Lottiamo contro tutti i guerrafondai
I media mainstream – cioè i media che appartengono a ricchi capitalisti il cui lavoro è difendere gli interessi della classe dominante – ignorando la storia, continuano a ripetere il mantra che “Israele ha il diritto di difendersi”. Come può chiunque sano di mente affermare che ciò che è stato descritto sopra sia “autodifesa”? No. Fa parte di un piano di lunga data dei sionisti per prendere il controllo di tutta la Palestina di un tempo. È chiaro che nel pensiero dei sionisti, l’attacco del 7 ottobre dello scorso anno da parte di Hamas è arrivato come una scusa conveniente per aumentare ulteriormente la pressione sul popolo palestinese.
Quando i leader politici come Biden, Starmer, Macron e Scholz, insieme a tutti gli altri criminali guerrafondai – seduti comodamente nei loro edifici governativi o nelle loro residenze lussuose, guadagnando tanti soldi mentre servono gli interessi della ricca e potente classe capitalista – fanno discorsi sul “diritto di Israele a difendersi”, ricordatevi di ciò che è stato descritto sopra.
Quello che stanno davvero dicendo è che la classe dominante sionista di Israele ha il diritto di uccidere decine di migliaia di palestinesi, di uccidere le loro donne e bambini, di distruggere le loro case, scuole e ospedali e di minacciare l’intera regione con la guerra. Questo è ciò che abbiamo a un anno dal 7 ottobre. Questo è ciò che tutti i leader occidentali stanno sostenendo.
L’ironia di tutto questo è che, ad un anno di distanza, lungi dal garantire la sicurezza delle persone che vivono in Israele – che doveva diventare un rifugio sicuro per gli ebrei – i sionisti hanno reso Israele un luogo molto più pericoloso in cui vivere, in effetti il luogo più pericoloso del pianeta per gli ebrei. Ora hanno spinto l’intera regione sull’orlo di una guerra regionale, creando una situazione in cui potrebbero andare perse un numero molto maggiore di vite da entrambe le parti.

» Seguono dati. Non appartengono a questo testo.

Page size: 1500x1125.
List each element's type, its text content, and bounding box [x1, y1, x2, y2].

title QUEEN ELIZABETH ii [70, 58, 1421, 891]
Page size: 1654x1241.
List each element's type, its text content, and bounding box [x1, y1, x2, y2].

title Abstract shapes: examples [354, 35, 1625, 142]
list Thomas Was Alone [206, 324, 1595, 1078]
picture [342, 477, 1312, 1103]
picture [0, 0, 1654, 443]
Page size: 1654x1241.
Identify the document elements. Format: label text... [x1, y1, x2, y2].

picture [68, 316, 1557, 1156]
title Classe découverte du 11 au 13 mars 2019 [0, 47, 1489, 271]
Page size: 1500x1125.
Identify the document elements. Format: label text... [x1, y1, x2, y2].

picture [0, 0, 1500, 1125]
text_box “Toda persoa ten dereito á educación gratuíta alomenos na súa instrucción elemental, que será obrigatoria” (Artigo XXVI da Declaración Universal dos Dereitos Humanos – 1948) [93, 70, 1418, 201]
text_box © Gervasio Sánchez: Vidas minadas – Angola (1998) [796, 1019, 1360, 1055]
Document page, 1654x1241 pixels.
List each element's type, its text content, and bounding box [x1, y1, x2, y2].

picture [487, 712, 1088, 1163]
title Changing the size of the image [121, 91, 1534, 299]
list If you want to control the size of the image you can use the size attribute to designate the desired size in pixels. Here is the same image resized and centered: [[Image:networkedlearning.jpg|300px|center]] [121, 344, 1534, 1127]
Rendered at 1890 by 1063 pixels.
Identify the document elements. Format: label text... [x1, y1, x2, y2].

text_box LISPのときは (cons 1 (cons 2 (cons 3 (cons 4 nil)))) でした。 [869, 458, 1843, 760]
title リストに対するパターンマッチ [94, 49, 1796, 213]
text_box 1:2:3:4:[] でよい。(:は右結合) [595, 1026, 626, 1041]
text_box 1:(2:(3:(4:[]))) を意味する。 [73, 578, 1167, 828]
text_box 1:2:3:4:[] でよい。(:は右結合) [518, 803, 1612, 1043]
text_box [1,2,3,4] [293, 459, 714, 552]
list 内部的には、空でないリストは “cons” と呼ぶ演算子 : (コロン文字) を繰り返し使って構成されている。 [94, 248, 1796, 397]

Perché tutto questo sta accadendo? È perché i sionisti hanno sistematicamente bloccato tutti i tentativi di andare nella direzione di concedere ai palestinesi uno Stato proprio – e continueranno a farlo. Tutto ciò che Netanyahu ha fatto è andato in questa direzione. Non solo rifiutano di concedere ai palestinesi uno Stato, ma lavorano instancabilmente per comprimerli in enclavi sempre più piccole, per sottrarre una porzione sempre maggiore delle loro terre e per aumentare la popolazione dei coloni.
Su questa strada non può esserci pace. Finché la classe dominane sionista di Israele rimane al potere, con il suo Stato pesantemente armato, sostenuto dal paese imperialista più potente del mondo, gli Stati Uniti, non ci sarà alcuna possibilità che vengano concessi pieni diritti ai palestinesi.
La classe dominante sionista deve essere rovesciata, così come tutti i regimi borghesi dispotici in tutta la regione, a cominciare dall’Arabia Saudita, la Giordania e l’Egitto. E nei paesi capitalisti avanzati, dobbiamo organizzarci e lottare contro i nostri stessi governi imperialisti, quegli stessi governi che hanno sostenuto l’incubo scatenato contro il popolo palestinese.